*TASK DETAILS*
Nothing in the data may be changed; retype all of it.

[Collected data]

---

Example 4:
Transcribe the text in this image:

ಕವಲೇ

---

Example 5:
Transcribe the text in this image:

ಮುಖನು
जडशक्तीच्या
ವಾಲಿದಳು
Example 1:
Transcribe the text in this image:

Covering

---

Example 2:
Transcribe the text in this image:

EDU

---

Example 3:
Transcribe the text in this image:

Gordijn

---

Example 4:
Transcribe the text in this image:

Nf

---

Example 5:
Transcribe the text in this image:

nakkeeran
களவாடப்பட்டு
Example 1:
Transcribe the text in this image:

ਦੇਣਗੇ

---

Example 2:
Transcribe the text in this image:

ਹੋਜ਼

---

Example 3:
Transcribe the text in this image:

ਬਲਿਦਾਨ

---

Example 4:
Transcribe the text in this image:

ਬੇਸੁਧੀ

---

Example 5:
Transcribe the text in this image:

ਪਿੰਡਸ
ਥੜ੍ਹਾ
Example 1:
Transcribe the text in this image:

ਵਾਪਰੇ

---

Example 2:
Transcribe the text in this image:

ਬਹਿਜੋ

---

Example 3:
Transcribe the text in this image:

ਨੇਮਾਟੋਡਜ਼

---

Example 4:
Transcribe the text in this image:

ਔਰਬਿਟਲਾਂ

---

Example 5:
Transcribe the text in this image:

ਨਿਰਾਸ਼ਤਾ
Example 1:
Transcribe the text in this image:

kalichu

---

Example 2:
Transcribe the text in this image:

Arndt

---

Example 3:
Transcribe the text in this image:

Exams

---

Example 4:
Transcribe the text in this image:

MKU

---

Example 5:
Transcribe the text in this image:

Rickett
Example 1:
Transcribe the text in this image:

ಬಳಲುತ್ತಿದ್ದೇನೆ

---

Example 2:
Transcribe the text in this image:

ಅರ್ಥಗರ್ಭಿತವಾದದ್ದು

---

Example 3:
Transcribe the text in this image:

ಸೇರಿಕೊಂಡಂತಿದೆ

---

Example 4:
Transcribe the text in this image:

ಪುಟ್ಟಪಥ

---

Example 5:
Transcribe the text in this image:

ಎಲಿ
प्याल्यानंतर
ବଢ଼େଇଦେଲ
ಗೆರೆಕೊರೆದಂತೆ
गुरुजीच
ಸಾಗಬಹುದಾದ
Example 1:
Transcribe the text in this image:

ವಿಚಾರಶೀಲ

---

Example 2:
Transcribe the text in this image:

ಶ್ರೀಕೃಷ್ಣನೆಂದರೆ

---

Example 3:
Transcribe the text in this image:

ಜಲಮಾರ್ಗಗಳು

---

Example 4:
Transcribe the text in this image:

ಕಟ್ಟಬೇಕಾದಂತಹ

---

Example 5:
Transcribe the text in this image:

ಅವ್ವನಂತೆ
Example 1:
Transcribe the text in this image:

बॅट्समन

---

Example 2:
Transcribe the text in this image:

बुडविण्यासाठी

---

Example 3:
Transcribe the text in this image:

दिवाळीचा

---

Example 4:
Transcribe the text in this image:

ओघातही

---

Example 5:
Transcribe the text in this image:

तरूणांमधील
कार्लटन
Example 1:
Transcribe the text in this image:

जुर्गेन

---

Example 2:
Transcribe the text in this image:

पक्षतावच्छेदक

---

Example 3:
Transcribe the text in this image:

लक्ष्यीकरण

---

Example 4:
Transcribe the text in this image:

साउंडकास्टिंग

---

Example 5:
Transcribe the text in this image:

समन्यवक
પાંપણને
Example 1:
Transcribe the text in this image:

*WRITTEN RESPONSE*
---

Example 4:
Transcribe the text in this image:

ಕವಲೇ

---

Example 5:
Transcribe the text in this image:

ಮುಖನು
जडशक्तीच्या
ವಾಲಿದಳು
Example 1:
Transcribe the text in this image:

Covering

---

Example 2:
Transcribe the text in this image:

EDU

---

Example 3:
Transcribe the text in this image:

Gordijn

---

Example 4:
Transcribe the text in this image:

Nf

---

Example 5:
Transcribe the text in this image:

nakkeeran
களவாடப்பட்டு
Example 1:
Transcribe the text in this image:

ਦੇਣਗੇ

---

Example 2:
Transcribe the text in this image:

ਹੋਜ਼

---

Example 3:
Transcribe the text in this image:

ਬਲਿਦਾਨ

---

Example 4:
Transcribe the text in this image:

ਬੇਸੁਧੀ

---

Example 5:
Transcribe the text in this image:

ਪਿੰਡਸ
ਥੜ੍ਹਾ
Example 1:
Transcribe the text in this image:

ਵਾਪਰੇ

---

Example 2:
Transcribe the text in this image:

ਬਹਿਜੋ

---

Example 3:
Transcribe the text in this image:

ਨੇਮਾਟੋਡਜ਼

---

Example 4:
Transcribe the text in this image:

ਔਰਬਿਟਲਾਂ

---

Example 5:
Transcribe the text in this image:

ਨਿਰਾਸ਼ਤਾ
Example 1:
Transcribe the text in this image:

kalichu

---

Example 2:
Transcribe the text in this image:

Arndt

---

Example 3:
Transcribe the text in this image:

Exams

---

Example 4:
Transcribe the text in this image:

MKU

---

Example 5:
Transcribe the text in this image:

Rickett
Example 1:
Transcribe the text in this image:

ಬಳಲುತ್ತಿದ್ದೇನೆ

---

Example 2:
Transcribe the text in this image:

ಅರ್ಥಗರ್ಭಿತವಾದದ್ದು

---

Example 3:
Transcribe the text in this image:

ಸೇರಿಕೊಂಡಂತಿದೆ

---

Example 4:
Transcribe the text in this image:

ಪುಟ್ಟಪಥ

---

Example 5:
Transcribe the text in this image:

ಎಲಿ
प्याल्यानंतर
ବଢ଼େଇଦେଲ
ಗೆರೆಕೊರೆದಂತೆ
गुरुजीच
ಸಾಗಬಹುದಾದ
Example 1:
Transcribe the text in this image:

ವಿಚಾರಶೀಲ

---

Example 2:
Transcribe the text in this image:

ಶ್ರೀಕೃಷ್ಣನೆಂದರೆ

---

Example 3:
Transcribe the text in this image:

ಜಲಮಾರ್ಗಗಳು

---

Example 4:
Transcribe the text in this image:

ಕಟ್ಟಬೇಕಾದಂತಹ

---

Example 5:
Transcribe the text in this image:

ಅವ್ವನಂತೆ
Example 1:
Transcribe the text in this image:

बॅट्समन

---

Example 2:
Transcribe the text in this image:

बुडविण्यासाठी

---

Example 3:
Transcribe the text in this image:

दिवाळीचा

---

Example 4:
Transcribe the text in this image:

ओघातही

---

Example 5:
Transcribe the text in this image:

तरूणांमधील
कार्लटन
Example 1:
Transcribe the text in this image:

जुर्गेन

---

Example 2:
Transcribe the text in this image:

पक्षतावच्छेदक

---

Example 3:
Transcribe the text in this image:

लक्ष्यीकरण

---

Example 4:
Transcribe the text in this image:

साउंडकास्टिंग

---

Example 5:
Transcribe the text in this image:

समन्यवक
પાંપણને
Example 1:
Transcribe the text in this image:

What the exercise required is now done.